# EXERCISE OBJECTIVE
Determine how many lines of the entries that follow contain "breakout", and respond with that number alone.

# EXERCISE MATERIALS
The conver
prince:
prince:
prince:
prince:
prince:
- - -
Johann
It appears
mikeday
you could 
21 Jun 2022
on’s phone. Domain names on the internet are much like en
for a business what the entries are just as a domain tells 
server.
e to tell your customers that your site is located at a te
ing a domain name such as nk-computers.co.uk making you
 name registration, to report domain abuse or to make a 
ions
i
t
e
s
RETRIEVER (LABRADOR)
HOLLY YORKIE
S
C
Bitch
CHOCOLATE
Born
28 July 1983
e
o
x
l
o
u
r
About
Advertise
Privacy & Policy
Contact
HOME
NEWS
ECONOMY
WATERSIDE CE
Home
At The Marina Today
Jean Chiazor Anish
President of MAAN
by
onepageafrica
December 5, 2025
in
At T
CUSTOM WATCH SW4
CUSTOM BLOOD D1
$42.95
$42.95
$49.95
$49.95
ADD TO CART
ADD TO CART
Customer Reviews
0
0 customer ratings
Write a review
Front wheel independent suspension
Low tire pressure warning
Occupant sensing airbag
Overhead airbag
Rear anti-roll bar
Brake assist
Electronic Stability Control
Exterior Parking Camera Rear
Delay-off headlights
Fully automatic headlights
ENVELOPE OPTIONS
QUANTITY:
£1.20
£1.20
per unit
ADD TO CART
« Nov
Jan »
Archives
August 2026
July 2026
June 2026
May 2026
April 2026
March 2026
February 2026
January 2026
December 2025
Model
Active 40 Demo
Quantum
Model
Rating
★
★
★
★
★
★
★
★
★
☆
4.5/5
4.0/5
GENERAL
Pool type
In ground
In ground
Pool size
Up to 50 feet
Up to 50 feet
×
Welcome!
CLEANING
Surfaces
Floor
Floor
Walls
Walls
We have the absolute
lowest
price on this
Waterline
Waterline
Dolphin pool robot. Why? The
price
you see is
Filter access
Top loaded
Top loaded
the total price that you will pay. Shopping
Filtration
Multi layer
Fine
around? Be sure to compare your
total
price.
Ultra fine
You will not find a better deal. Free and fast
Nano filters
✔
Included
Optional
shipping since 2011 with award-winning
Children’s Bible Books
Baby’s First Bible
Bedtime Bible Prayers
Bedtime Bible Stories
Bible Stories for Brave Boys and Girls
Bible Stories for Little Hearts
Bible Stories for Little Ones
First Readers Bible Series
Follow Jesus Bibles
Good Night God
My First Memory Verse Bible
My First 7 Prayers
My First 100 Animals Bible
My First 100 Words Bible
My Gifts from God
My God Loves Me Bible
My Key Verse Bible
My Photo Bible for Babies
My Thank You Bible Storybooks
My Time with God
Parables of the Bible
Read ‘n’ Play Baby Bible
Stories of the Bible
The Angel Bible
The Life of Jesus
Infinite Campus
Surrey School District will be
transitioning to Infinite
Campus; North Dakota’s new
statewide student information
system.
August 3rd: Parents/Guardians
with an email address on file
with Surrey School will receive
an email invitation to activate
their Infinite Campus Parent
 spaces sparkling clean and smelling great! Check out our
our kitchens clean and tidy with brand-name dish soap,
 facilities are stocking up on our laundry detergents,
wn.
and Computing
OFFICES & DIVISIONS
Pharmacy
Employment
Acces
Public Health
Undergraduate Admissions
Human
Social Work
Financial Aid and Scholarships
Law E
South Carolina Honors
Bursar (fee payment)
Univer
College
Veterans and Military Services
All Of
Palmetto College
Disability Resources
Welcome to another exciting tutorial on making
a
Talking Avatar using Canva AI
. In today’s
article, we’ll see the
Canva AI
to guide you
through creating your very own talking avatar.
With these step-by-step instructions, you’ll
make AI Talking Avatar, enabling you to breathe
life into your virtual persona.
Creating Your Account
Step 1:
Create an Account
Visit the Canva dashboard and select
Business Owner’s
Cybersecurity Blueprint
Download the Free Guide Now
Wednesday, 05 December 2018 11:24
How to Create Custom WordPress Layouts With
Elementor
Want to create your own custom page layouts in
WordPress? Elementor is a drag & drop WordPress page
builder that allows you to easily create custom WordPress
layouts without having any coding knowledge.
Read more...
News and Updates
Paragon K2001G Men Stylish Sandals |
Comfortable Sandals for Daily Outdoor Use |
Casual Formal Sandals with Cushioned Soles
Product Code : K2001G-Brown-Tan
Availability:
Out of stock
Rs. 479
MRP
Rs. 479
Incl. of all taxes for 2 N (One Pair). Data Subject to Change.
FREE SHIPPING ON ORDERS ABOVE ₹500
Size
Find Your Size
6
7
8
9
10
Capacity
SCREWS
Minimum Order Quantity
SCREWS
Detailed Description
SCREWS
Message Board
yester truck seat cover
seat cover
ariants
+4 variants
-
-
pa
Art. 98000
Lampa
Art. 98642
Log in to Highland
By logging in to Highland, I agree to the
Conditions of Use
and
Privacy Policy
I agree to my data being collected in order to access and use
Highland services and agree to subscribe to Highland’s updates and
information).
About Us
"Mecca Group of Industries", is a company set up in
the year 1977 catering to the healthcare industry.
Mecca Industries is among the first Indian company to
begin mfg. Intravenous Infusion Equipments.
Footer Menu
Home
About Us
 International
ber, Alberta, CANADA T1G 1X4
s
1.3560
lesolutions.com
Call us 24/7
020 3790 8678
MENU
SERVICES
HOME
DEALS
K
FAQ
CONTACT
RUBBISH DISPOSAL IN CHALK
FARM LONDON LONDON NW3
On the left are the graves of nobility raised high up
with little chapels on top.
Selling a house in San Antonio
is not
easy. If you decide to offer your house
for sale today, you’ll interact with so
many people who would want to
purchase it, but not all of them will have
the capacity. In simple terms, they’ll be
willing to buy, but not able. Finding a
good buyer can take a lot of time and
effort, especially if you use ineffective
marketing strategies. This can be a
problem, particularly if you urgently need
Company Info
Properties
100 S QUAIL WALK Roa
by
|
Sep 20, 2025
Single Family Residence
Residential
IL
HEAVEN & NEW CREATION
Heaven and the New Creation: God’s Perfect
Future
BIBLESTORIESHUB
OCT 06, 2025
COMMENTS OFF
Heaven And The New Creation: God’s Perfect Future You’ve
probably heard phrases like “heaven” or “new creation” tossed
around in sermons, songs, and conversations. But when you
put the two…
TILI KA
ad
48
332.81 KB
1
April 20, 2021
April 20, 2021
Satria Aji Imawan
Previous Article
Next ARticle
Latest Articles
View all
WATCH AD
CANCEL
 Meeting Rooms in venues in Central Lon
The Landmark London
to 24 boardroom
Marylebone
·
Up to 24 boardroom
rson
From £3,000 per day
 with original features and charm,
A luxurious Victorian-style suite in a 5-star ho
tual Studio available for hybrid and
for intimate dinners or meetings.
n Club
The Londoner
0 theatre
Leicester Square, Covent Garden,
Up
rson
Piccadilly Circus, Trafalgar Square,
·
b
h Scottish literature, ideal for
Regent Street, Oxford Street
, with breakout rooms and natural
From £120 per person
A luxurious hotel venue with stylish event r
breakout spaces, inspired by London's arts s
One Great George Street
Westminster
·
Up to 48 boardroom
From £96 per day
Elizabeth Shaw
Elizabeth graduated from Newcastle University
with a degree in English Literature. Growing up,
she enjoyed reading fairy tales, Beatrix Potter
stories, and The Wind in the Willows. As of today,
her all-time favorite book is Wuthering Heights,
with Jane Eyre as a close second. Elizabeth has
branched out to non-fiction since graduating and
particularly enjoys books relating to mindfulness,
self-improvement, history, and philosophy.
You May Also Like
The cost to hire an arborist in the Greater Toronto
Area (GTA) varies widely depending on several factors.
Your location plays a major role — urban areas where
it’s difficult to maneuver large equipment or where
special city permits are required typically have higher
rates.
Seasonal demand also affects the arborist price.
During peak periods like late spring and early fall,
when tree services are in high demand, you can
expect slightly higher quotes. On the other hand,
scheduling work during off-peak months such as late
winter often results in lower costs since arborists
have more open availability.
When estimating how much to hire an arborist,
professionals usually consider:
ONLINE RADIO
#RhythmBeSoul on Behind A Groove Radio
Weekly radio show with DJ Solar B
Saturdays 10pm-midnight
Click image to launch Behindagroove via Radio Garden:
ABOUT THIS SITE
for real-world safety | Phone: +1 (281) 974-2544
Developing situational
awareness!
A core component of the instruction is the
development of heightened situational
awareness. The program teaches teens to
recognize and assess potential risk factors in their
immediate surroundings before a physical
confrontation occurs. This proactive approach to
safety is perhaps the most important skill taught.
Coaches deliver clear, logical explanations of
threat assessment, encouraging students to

# EXERCISE RESPONSE
2